** Opening Reading text block **

C55-isoprenyl pyrophosphate
- Names: Preferred IUPAC name (2Z,6Z,10Z,14Z,18Z,22Z,26Z,30Z,34E,38E)-3,7,11,15,19,23,27,31,35,39,43-undecamethyltetratetraconta-2,6,10,14,18,22,26,30,34,38,42-undecaen-1-yl trihydrogen diphosphate

Identifiers
- 3D model (JSmol): Interactive image;
- ChEBI: CHEBI:18197;
- ChemSpider: 4444286;
- KEGG: C04574;
- PubChem CID: 5280700;
- CompTox Dashboard (EPA): DTXSID301343313 ;

Properties
- Chemical formula: C_{55}H_{92}O_{7}P_{2}
- Molar mass: 927.282 g·mol^{−1}

= C55-isoprenyl pyrophosphate =

C55-isoprenyl pyrophosphate (also known as undecaprenyl pyrophosphate or C55-PP) is an essential molecule involved in the construction of the bacterial peptidoglycan cell wall. It is a receptor found in the plasma membrane of bacteria allowing glycan tetrapeptide monomers synthesized in the cell cytoplasm to translocate to the periplasmic space.

** Closing Reading text block **
** Opening Given data block **

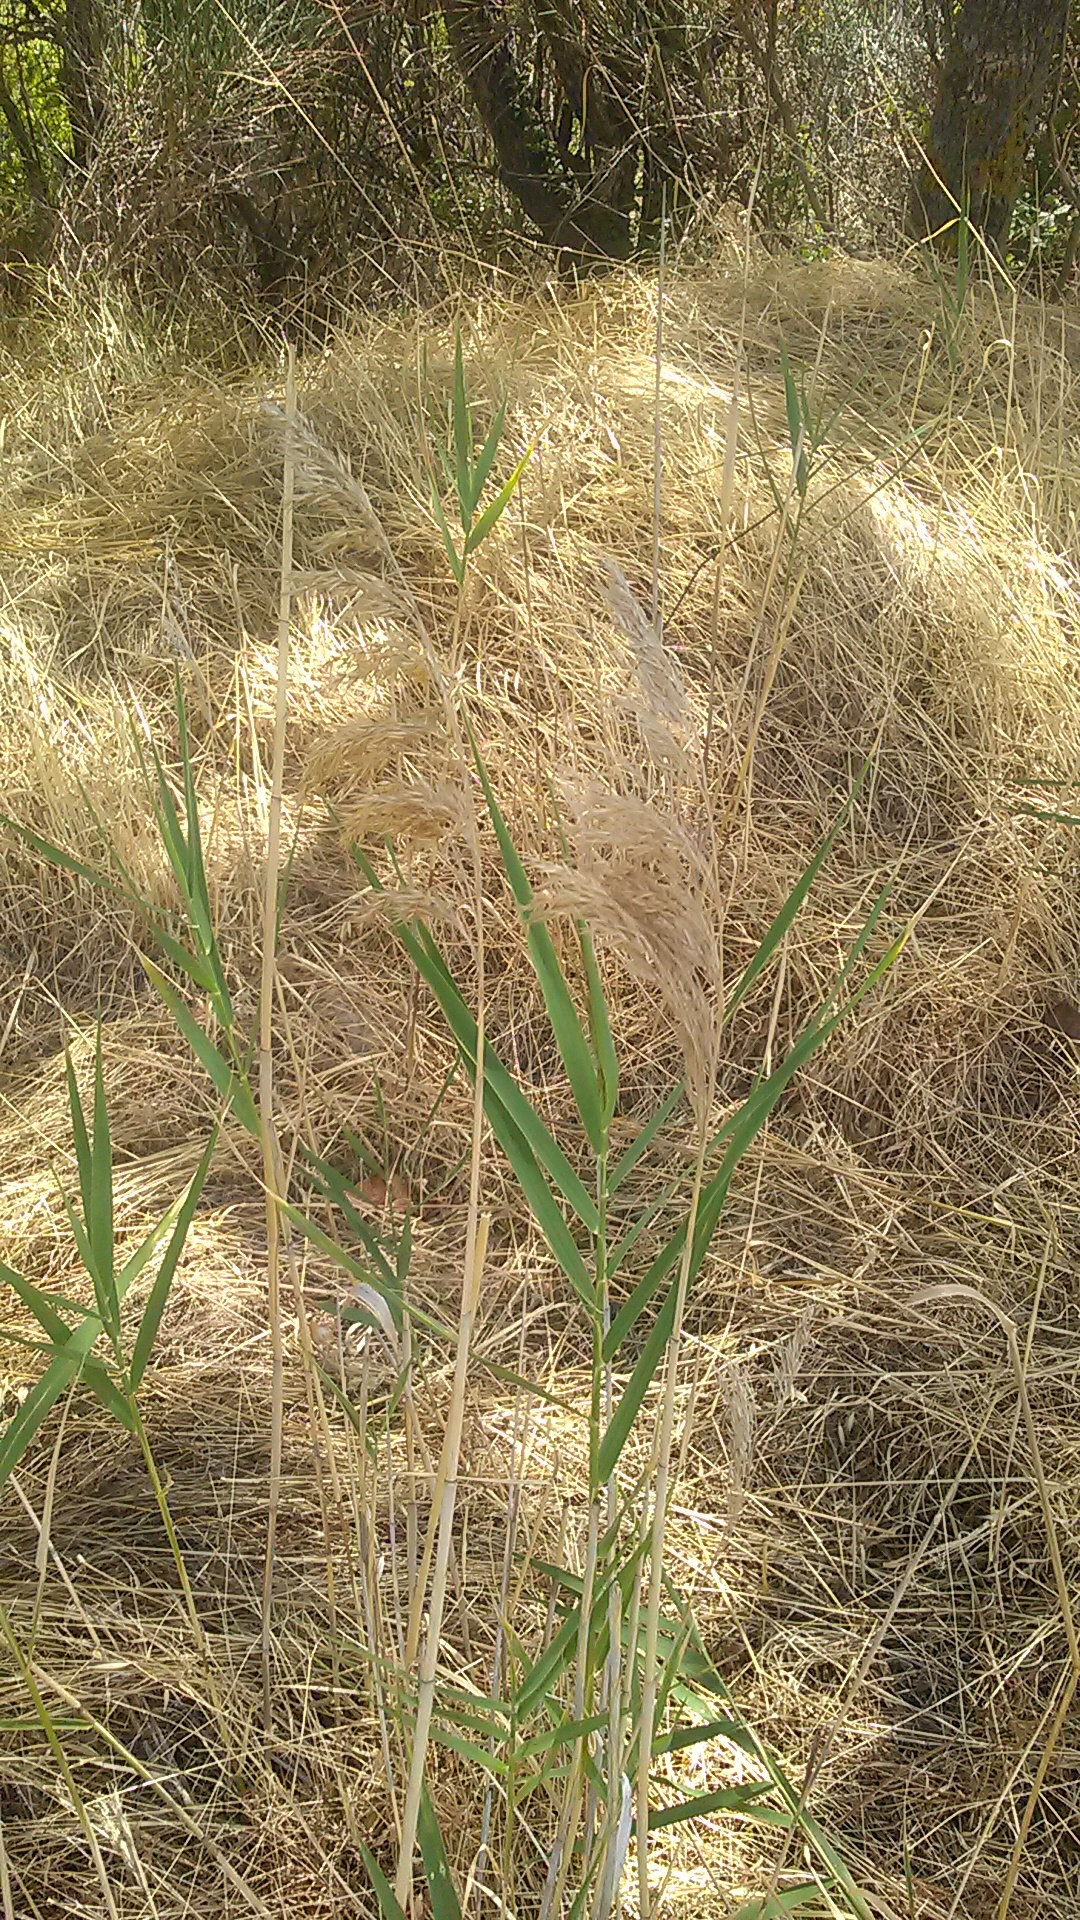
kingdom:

** Closing Given data block **

→ Parts of the exercise
**1)** In the text on C55-isoprenyl pyrophosphate, list each entry under "Identifiers" that gives a code or number, together with that code or number.
**2)** According to the text on C55-isoprenyl pyrophosphate, where in bacteria is this receptor found?
**3)** Extend the text on C55-isoprenyl pyrophosphate, starting after its last sentence.

→ Task responses
**1)**
- ChEBI: CHEBI:18197
- ChemSpider: 4444286
- KEGG: C04574
- PubChem CID: 5280700
- CompTox Dashboard (EPA): DTXSID301343313

**2)** In the plasma membrane.

**3)**
C55-P (undecaprenyl phosphate) is a related compound, containing one fewer phosphate group. It is produced from C55-PP by reaction EC 3.6.1.27, typically catalyzed by UppP/BacA. C55-P is recycled back into C55-PP later in the process. C55-OH is known as bactoprenol.